Police Disperse Protest March on Sudan Women's Prison
Police used tear gas Sunday to disperse hundreds of Sudanese protesters who marched on a women's prison in Omdurman calling for the release of detainees arrested in anti-government protests, witnesses said.
"We are fighters, we will complete our mission," protesters chanted as women ululated and men flashed the victory sign, according to the witnesses.
The protesters called for the release of women arrested in ongoing demonstrations against President Omar al-Bashir's three-decade rule, the witnesses said.
Marchers also called for the "overthrow" of Bashir, as they approached the prison in Omdurman -- the twin city of the capital Khartoum -- before they were dispersed.
The march was called by the Sudanese Professionals Association (SPA), which is spearheading the protest campaign.
The SPA, an umbrella body of doctors, engineers and teachers, called Sunday's march a "Rally for Women Detainees".
"Women are taking the lead in the protest movement," a female protester taking part in Sunday's rally told AFP without revealing her name for security reasons.
"The SPA has called today's march in honor of female detainees and this will inspire us to continue until we achieve success."
Bashir on Wednesday pinned the unrest in part on Sudan's decades-old public order law, and also acknowledged that growing economic hardships have angered youths and sent them out into the streets.
Activists say the law targets mainly women, often accusing them of "indecent dressing and immoral behavior."

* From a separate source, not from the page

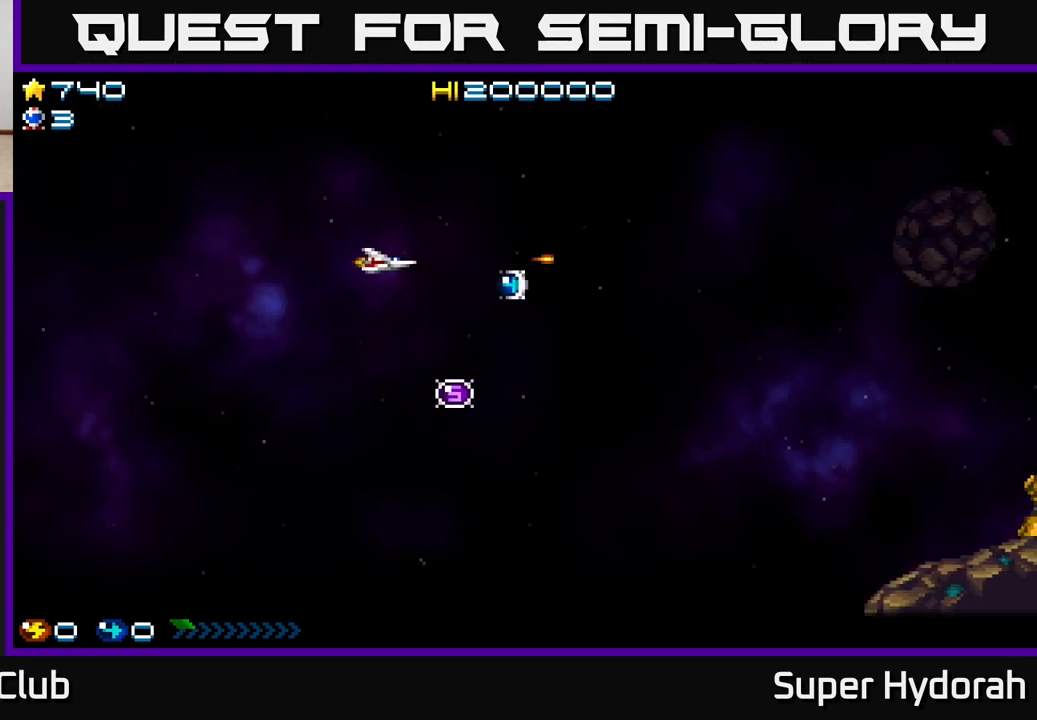
{"buttons": ["DPAD_DOWN"], "events": [[133, "DPAD_LEFT", "up"], [333, "A", "up"], [450, "DPAD_DOWN", "down"]]}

More than 1,000 people, including protesters, activists, opposition leaders and journalists have been arrested since the protests began.
Witnesses said that after the march on the prison was dispersed, protesters launched a new rally in another area of Omdurman called Street 40.

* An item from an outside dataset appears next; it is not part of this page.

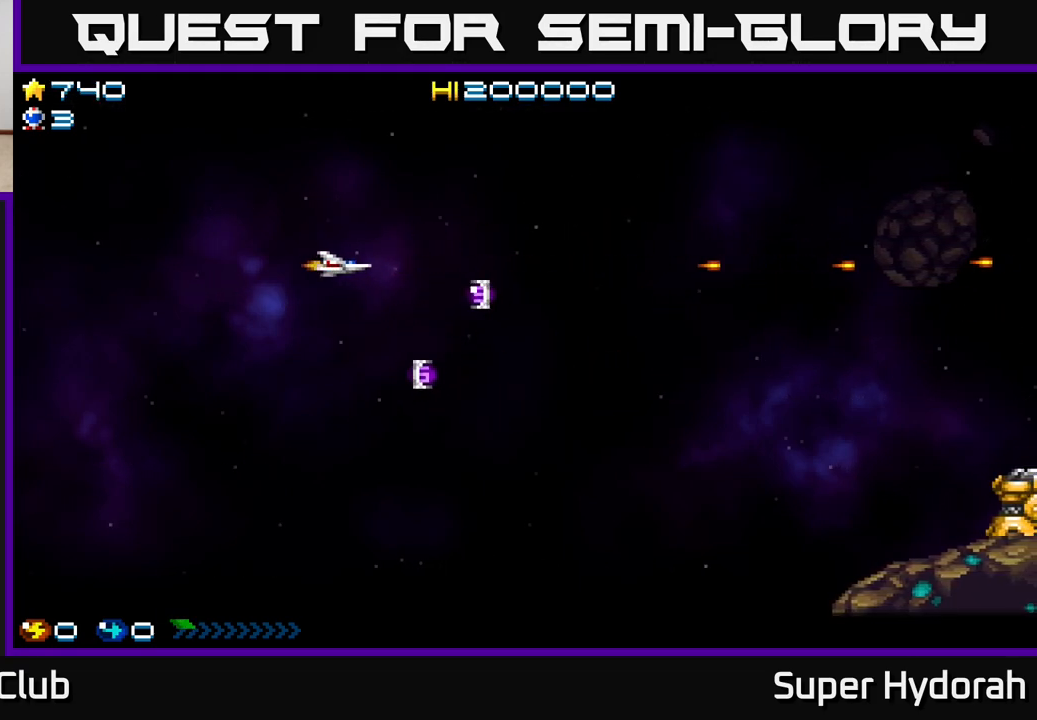
{"buttons": ["DPAD_DOWN"], "events": [[17, "DPAD_DOWN", "up"], [50, "A", "down"], [300, "DPAD_DOWN", "down"], [400, "A", "up"]]}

"We are all Ahmed," chanted protesters as riot police fired tear gas, a witness said, referring to detainee Ahmed Al-Kheir, who died in detention last week in the eastern town of Khashm el-Girba.

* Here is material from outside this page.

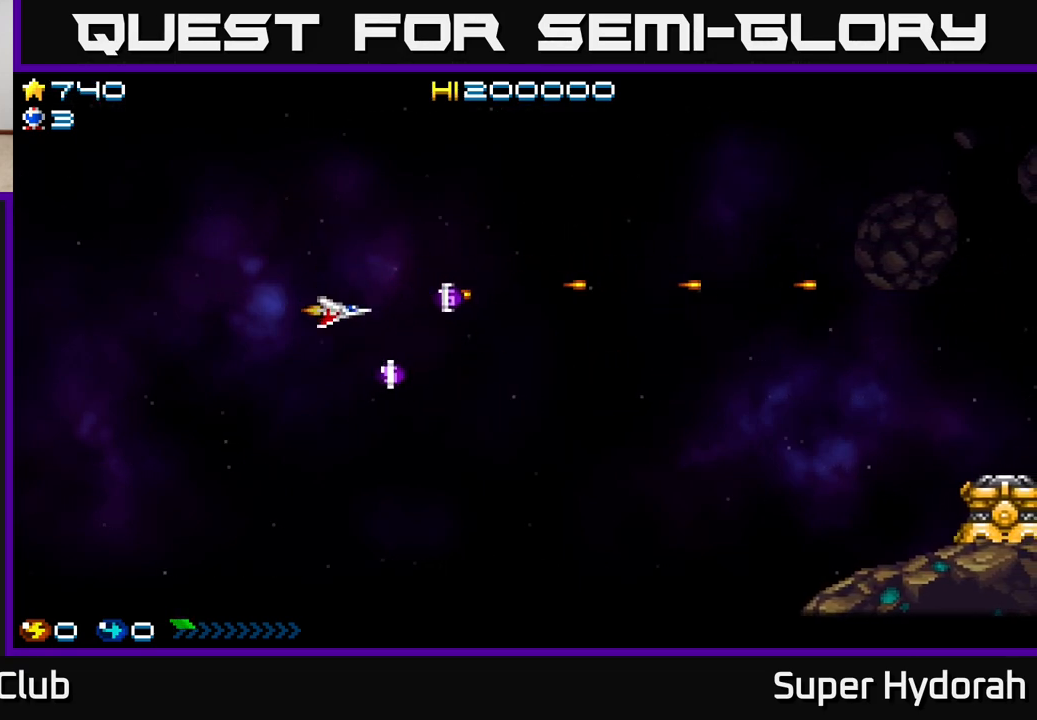
{"buttons": ["DPAD_UP", "DPAD_LEFT"], "events": [[150, "DPAD_RIGHT", "down"], [333, "DPAD_DOWN", "up"], [333, "DPAD_RIGHT", "up"], [367, "DPAD_UP", "down"], [400, "DPAD_LEFT", "down"]]}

Kheir was taken away from his home by security agents and his family was later informed about his death. He had been arrested for allegedly organizing protests in his hometown, a relative told AFP.
Protesters also rallied in a district of Khartoum but were swiftly dispersed with tear gas, witnesses said.
Initial demonstrations erupted on December 19 against a government decision to triple the price of bread, and quickly escalated into calls for Bashir to step down.
Officials say 30 people have died in protest-related violence, while Human Rights Watch says at least 51 people have been killed.